I really wish that there was a column-oriented storage native to Postgres. My im...

anarazel · on Sept 15, 2017

FWIW, I think currently column vs. row-store is not in the critical path of making postgres more suitable analytical query processing. The CPU bottlenecks are just elsewhere - and we (various postgres devs) are working on them. The storage density parts of column stores can currently partially be achieved by using a filesystem that does compression - far from great, but not disastrous either.

elvinyung · on Sept 15, 2017

I thought the bigger advantage was that you could do sequential-only I/O on projections?

Or are you saying that you're only CPU-bottlenecked?

anarazel · on Sept 15, 2017

> I thought the bigger advantage was that you could do sequential-only I/O on projections?

Not quite following - a column store will usually not have more sequential IO than a row-store. Often enough to the contrary, because you have to combine column[-groups], for some queries. What you get is: Higher compression ratios, better IO & cache access patterns for filter-heavy queries, easier to vectorize computations. Especially if you either filter heavily or aggregate only a few rows, you can do a lot less overall IO in total, but the sequential-ness doesn't really improve.

> Or are you saying that you're only CPU-bottlenecked?
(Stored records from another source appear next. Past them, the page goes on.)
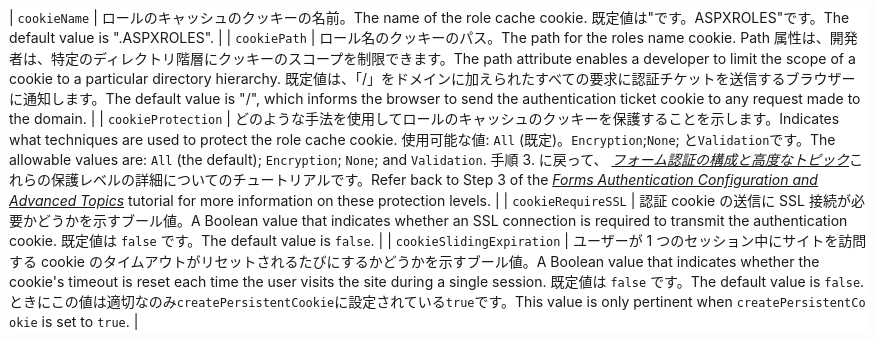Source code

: |       `cookieName`        |                                                                                                                                                                                                                                                                                                                                     <span data-ttu-id="f6e57-166">ロールのキャッシュのクッキーの名前。</span><span class="sxs-lookup"><span data-stu-id="f6e57-166">The name of the role cache cookie.</span></span> <span data-ttu-id="f6e57-167">既定値は"です。ASPXROLES"です。</span><span class="sxs-lookup"><span data-stu-id="f6e57-167">The default value is ".ASPXROLES".</span></span>                                                                                                                                                                                                                                                                                                                                     |
|       `cookiePath`        |                                                                                                                                                                                                                                <span data-ttu-id="f6e57-168">ロール名のクッキーのパス。</span><span class="sxs-lookup"><span data-stu-id="f6e57-168">The path for the roles name cookie.</span></span> <span data-ttu-id="f6e57-169">Path 属性は、開発者は、特定のディレクトリ階層にクッキーのスコープを制限できます。</span><span class="sxs-lookup"><span data-stu-id="f6e57-169">The path attribute enables a developer to limit the scope of a cookie to a particular directory hierarchy.</span></span> <span data-ttu-id="f6e57-170">既定値は、「/」をドメインに加えられたすべての要求に認証チケットを送信するブラウザーに通知します。</span><span class="sxs-lookup"><span data-stu-id="f6e57-170">The default value is "/", which informs the browser to send the authentication ticket cookie to any request made to the domain.</span></span>                                                                                                                                                                                                                                 |
|    `cookieProtection`     |                                                                                                                                                               <span data-ttu-id="f6e57-171">どのような手法を使用してロールのキャッシュのクッキーを保護することを示します。</span><span class="sxs-lookup"><span data-stu-id="f6e57-171">Indicates what techniques are used to protect the role cache cookie.</span></span> <span data-ttu-id="f6e57-172">使用可能な値: `All` (既定)。`Encryption`;`None`; と`Validation`です。</span><span class="sxs-lookup"><span data-stu-id="f6e57-172">The allowable values are: `All` (the default); `Encryption`; `None`; and `Validation`.</span></span> <span data-ttu-id="f6e57-173">手順 3. に戻って、 <a id="_anchor_5"> </a> [*フォーム認証の構成と高度なトピック*](../introduction/forms-authentication-configuration-and-advanced-topics-cs.md)これらの保護レベルの詳細についてのチュートリアルです。</span><span class="sxs-lookup"><span data-stu-id="f6e57-173">Refer back to Step 3 of the <a id="_anchor_5"></a>[*Forms Authentication Configuration and Advanced Topics*](../introduction/forms-authentication-configuration-and-advanced-topics-cs.md) tutorial for more information on these protection levels.</span></span>                                                                                                                                                                |
|    `cookieRequireSSL`     |                                                                                                                                                                                                                                                                                                   <span data-ttu-id="f6e57-174">認証 cookie の送信に SSL 接続が必要かどうかを示すブール値。</span><span class="sxs-lookup"><span data-stu-id="f6e57-174">A Boolean value that indicates whether an SSL connection is required to transmit the authentication cookie.</span></span> <span data-ttu-id="f6e57-175">既定値は `false` です。</span><span class="sxs-lookup"><span data-stu-id="f6e57-175">The default value is `false`.</span></span>                                                                                                                                                                                                                                                                                                   |
| `cookieSlidingExpiration` |                                                                                                                                                                                                                                                  <span data-ttu-id="f6e57-176">ユーザーが 1 つのセッション中にサイトを訪問する cookie のタイムアウトがリセットされるたびにするかどうかを示すブール値。</span><span class="sxs-lookup"><span data-stu-id="f6e57-176">A Boolean value that indicates whether the cookie's timeout is reset each time the user visits the site during a single session.</span></span> <span data-ttu-id="f6e57-177">既定値は `false` です。</span><span class="sxs-lookup"><span data-stu-id="f6e57-177">The default value is `false`.</span></span> <span data-ttu-id="f6e57-178">ときにこの値は適切なのみ`createPersistentCookie`に設定されている`true`です。</span><span class="sxs-lookup"><span data-stu-id="f6e57-178">This value is only pertinent when `createPersistentCookie` is set to `true`.</span></span>                                                                                                                                                                                                                                                  |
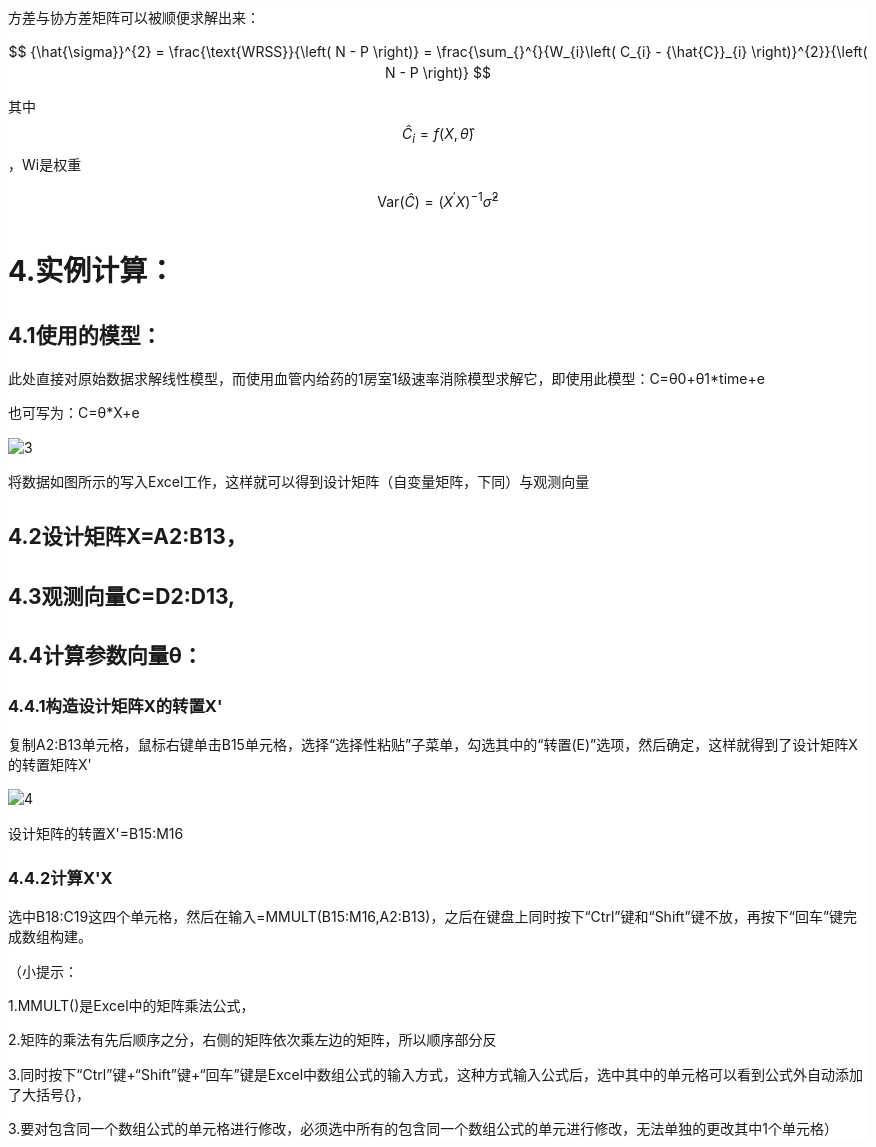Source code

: 方差与协方差矩阵可以被顺便求解出来：

$$
{\hat{\sigma}}^{2} = \frac{\text{WRSS}}{\left( N - P \right)} = \frac{\sum_{}^{}{W_{i}\left( C_{i} - {\hat{C}}_{i} \right)}^{2}}{\left( N - P \right)}
$$

其中$${\hat{C}}_{i} = f\left( X,\hat{\theta} \right)$$，Wi是权重

$$
\text{Var}\left( \hat{C} \right) = \left( X^{'}X \right)^{- 1}{\hat{\sigma}}^{2}
$$

# 4.实例计算：

## 4.1使用的模型：

此处直接对原始数据求解线性模型，而使用血管内给药的1房室1级速率消除模型求解它，即使用此模型：C=θ0+θ1\*time+e

也可写为：C=θ\*X+e

![3](/images/20190622/03.png)

将数据如图所示的写入Excel工作，这样就可以得到设计矩阵（自变量矩阵，下同）与观测向量

## 4.2设计矩阵X=A2:B13，

## 4.3观测向量C=D2:D13,

## 4.4计算参数向量θ：

### 4.4.1构造设计矩阵X的转置X'

复制A2:B13单元格，鼠标右键单击B15单元格，选择“选择性粘贴”子菜单，勾选其中的“转置(E)”选项，然后确定，这样就得到了设计矩阵X的转置矩阵X'

![4](/images/20190622/04.png)

设计矩阵的转置X'=B15:M16

### 4.4.2计算X'X

选中B18:C19这四个单元格，然后在输入=MMULT(B15:M16,A2:B13)，之后在键盘上同时按下“Ctrl”键和“Shift”键不放，再按下“回车”键完成数组构建。

（小提示：

1.MMULT()是Excel中的矩阵乘法公式，

2.矩阵的乘法有先后顺序之分，右侧的矩阵依次乘左边的矩阵，所以顺序部分反

3.同时按下“Ctrl”键+“Shift”键+“回车”键是Excel中数组公式的输入方式，这种方式输入公式后，选中其中的单元格可以看到公式外自动添加了大括号{}，

3.要对包含同一个数组公式的单元格进行修改，必须选中所有的包含同一个数组公式的单元进行修改，无法单独的更改其中1个单元格）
Oftentimes, yes. You might be storage space constrained, but storage speeds for individual sequential-IO type queries are usually fast enough. Parallelism helps with that (if you can push down enough work, a lot of it added in 9.6 & 10), plain old code optimizations (better hash-tables, new expression evaluation framework, both in 10), as does JITing parts of the query processing (WIP, patches posted for 11).

tnndk · on Sept 15, 2017

There is the cstore foreign data wrapper, https://github.com/citusdata/cstore_fdw, but it is still an extension. Hopefully it will go into mainline at some point.

gdulli · on Sept 15, 2017

There sort of was, but unfortunately Amazon bought it and renamed it to Redshift and now you have to rent it.

elvinyung · on Sept 15, 2017

I thought Redshift was built completely from scratch, and only looks like Postgres at the wire protocol level?

Also, it would be really nice if I could do both my transactions and my analytics in the same box. Then ETL is basically just maintaining a materialized view.

scapecast · on Sept 15, 2017

Amazon built Redshift by using technology from Paraccel. Paraccel was built on Postgres.

See a Quora answer I wrote:

https://www.quora.com/Amazon-redshift-uses-Actians-ParaAccel...